Dominika Barabas to kolejna wykonawczyni, która pojawiła się na scenie. Barabas to prawdziwa muzyczna „wieża Babel”. Oniryczny klimat koncertu uzupełniły teksty Dominiki, która jak sama mówi pisze obserwując ludzi. - Czasami, gdy człowiek myśli, że już nic go nie może zaskoczyć, wtedy okazuje się, że ludzie są niewyczerpani jeśli chodzi o ich zachowania, sytuacje – podkreśla.

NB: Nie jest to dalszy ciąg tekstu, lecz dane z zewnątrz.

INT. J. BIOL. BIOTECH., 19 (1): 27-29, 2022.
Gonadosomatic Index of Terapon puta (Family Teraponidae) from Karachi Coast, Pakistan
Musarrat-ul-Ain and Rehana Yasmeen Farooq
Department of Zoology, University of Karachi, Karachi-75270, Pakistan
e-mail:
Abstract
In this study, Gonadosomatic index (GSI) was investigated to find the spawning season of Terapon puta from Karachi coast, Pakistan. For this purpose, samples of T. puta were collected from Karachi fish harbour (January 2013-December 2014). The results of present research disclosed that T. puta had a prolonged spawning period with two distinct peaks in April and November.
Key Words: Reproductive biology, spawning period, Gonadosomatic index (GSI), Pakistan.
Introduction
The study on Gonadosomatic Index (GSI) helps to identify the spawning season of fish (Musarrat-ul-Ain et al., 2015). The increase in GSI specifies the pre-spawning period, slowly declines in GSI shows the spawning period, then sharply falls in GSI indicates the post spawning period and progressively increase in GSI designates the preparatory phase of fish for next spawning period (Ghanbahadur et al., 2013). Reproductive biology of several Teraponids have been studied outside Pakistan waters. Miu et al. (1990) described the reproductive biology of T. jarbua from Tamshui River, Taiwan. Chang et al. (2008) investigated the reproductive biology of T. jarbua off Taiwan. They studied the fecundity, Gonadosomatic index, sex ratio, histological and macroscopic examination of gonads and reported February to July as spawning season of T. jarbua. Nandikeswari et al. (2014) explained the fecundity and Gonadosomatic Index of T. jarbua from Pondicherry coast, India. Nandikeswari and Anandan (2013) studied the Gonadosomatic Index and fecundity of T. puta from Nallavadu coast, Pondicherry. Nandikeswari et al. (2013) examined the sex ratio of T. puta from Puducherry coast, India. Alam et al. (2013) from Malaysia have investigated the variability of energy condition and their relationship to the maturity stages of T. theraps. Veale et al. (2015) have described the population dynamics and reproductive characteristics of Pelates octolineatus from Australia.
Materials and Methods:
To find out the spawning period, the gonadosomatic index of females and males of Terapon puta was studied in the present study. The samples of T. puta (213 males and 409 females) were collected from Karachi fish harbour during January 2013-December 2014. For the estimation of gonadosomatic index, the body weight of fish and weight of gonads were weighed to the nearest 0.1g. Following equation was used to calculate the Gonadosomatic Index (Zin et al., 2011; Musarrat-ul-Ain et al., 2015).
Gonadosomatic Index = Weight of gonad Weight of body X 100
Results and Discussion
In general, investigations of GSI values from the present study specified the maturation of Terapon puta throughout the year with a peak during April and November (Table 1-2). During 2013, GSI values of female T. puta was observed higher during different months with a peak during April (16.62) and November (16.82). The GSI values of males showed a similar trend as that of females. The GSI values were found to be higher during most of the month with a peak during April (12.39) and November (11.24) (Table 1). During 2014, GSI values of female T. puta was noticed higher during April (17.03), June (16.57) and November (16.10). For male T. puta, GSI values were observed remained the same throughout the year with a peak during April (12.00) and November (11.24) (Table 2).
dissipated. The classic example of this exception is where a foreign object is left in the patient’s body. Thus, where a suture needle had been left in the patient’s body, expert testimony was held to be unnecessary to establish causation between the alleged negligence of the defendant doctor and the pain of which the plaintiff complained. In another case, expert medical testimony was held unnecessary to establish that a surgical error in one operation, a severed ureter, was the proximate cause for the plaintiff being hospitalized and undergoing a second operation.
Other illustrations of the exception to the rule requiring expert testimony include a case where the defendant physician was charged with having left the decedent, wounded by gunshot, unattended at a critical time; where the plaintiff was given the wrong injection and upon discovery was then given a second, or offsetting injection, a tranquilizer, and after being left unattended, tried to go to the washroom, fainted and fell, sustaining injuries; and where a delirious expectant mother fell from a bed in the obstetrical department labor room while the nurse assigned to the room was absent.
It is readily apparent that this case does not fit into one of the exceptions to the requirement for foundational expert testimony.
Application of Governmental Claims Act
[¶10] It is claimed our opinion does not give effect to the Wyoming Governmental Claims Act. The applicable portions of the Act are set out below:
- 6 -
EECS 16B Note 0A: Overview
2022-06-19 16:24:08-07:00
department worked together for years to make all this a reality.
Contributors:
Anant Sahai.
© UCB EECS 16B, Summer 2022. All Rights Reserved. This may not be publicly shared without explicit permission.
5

Potem pojawił się zespół Fonetyka, który w oryginalny sposób połączył swoją muzykę z tekstami Wojaczka, Ciechowskiego, Bursy i innych.
Około 23.30 na scenę wszedł Skubas z zespołem. Już pierwsze akordy sprawiły, że krew w żyłach zgromadzonej publiczności zaczęła szybciej krążyć, by w pewnym momencie zagotować się. Skubas zaprezentował materiał z płyt „Wilcze łyko” oraz „Brzask”.
Skubas nie krył zdziwienia, kiedy dostał zaproszenie do Borowic na „Gitarą i…” - Jestem chłopakiem z osiedla i nie wiem, czy można zaliczyć moją twórczość do poezji śpiewanej. Jednak po chwili zastanowienia powiedział, że rzeczywiście część jego tekstów to już poezja. Artysta stwierdził, że kocha góry, a swoje pierwsze koncerty grał w Bieszczadach, dlatego bez wahania zgodził się zagrać koncert w Borowicach.
Jedyne co zawiodło na tegorocznych spotkaniach to aura. Ale jak powiedziała Ewa Szturo z referatu inwestycji i zarządzania w gminie Podgórzyn, na to organizatorzy nie mieli wpływu. Zapytana, czy tegoroczne spotkania spełniły jej oczekiwania i ludzi, którzy pracowali przy tej imprezie odpowiedziała bez wahania. - Tak! Oczywiście wszyscy zostawiliśmy kawał serca, żeby utrzymać rangę tej imprezy. Do Borowic przyjeżdżają ludzie z całej Polski ,są tacy którzy planując urlop uwzględniają nasze wydarzenie. Nie możemy ich zawieść.